# is there anybody could give me a number for buying beer



## dhrcy12 (Sep 7, 2013)

am livin in tecom of duba internet city

😔thx a lot


----------



## Windsweptdragon (Aug 12, 2012)

Google a company called Centaurus. They've been recommended on here before and will deliver.


----------



## dhrcy12 (Sep 7, 2013)

Windsweptdragon said:


> Google a company called Centaurus. They've been recommended on here before and will deliver.



do i need a license?


----------



## webmongaz (Feb 2, 2011)

Everyone goes back to work today and you need beer! And no you don't need a license.


----------



## Stevesolar (Dec 21, 2012)

webmongaz said:


> Everyone goes back to work today and you need beer! And no you don't need a license.


Hi,
No you dont "need" a licence to buy from the delivery companies - but legally you should possess one!
Cheers
Steve


----------



## Roxtec Blue (Jan 14, 2013)

Stevesolar said:


> Hi,
> No you dont "need" a licence to buy from the delivery companies - but legally you should possess one!
> Cheers
> Steve


Well said Steve.

Why invite trouble?

If you are a Dubai resident you legally need a licence to consume, store, transport & buy alcohol from registered sales outlets. 

Why not just get a licence and then the stress goes away? Or you could take your chance.

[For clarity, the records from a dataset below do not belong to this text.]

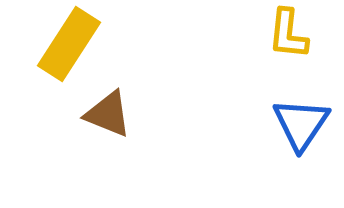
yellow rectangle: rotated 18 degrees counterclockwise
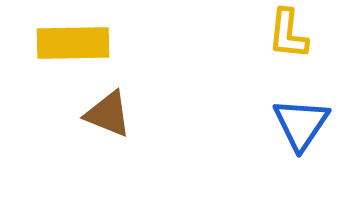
yellow rectangle: moved 4 px right, 1 px up; rotated 56 degrees clockwise
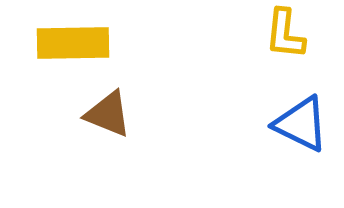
yellow L-shape: moved 3 px left
blue triangle: rotated 38 degrees counterclockwise
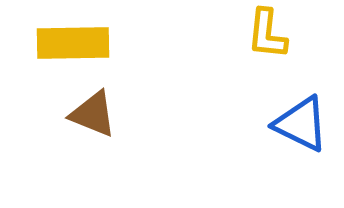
yellow L-shape: moved 18 px left
brown triangle: moved 15 px left
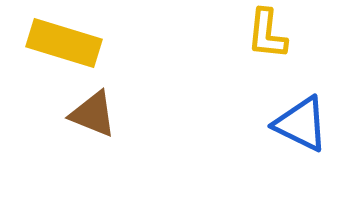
yellow rectangle: moved 9 px left; rotated 18 degrees clockwise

You could also not bother getting a drivers licence, residents visa, work permit, blah blah blah


----------



## dhrcy12 (Sep 7, 2013)

Roxtec Blue said:


> Well said Steve.
> 
> Why invite trouble?
> 
> ...


Well life totally should be simple😜


----------



## dhrcy12 (Sep 7, 2013)

webmongaz said:


> Everyone goes back to work today and you need beer! And no you don't need a license.


cheers!


----------



## Zexotic (Sep 3, 2011)

They have Tecom in Western Samoa too? TIL.


----------



## arabianhorse (Nov 13, 2013)

12 or 24 is usually a good number

I normally buy 24, saves me from driving drunk to the bottle shop the next morning


----------



## Navaron (Oct 13, 2014)

personally I would risk not having a license as I hear they are clamping down especially after the spate of traffic accidents in Dubai that have been widely reported. Not saying alcohol is a factor but no point putting yourself out there


----------



## LesFroggitts (Dec 30, 2013)

Navaron said:


> personally I would risk not having a license as I hear they are clamping down especially after the spate of traffic accidents in Dubai that have been widely reported. Not saying alcohol is a factor but no point putting yourself out there


Having an alcohol license is of no benefit when involved in a vehicle accident, the threshold for alcohol consumption and driving in the Emirates is ZERO.


----------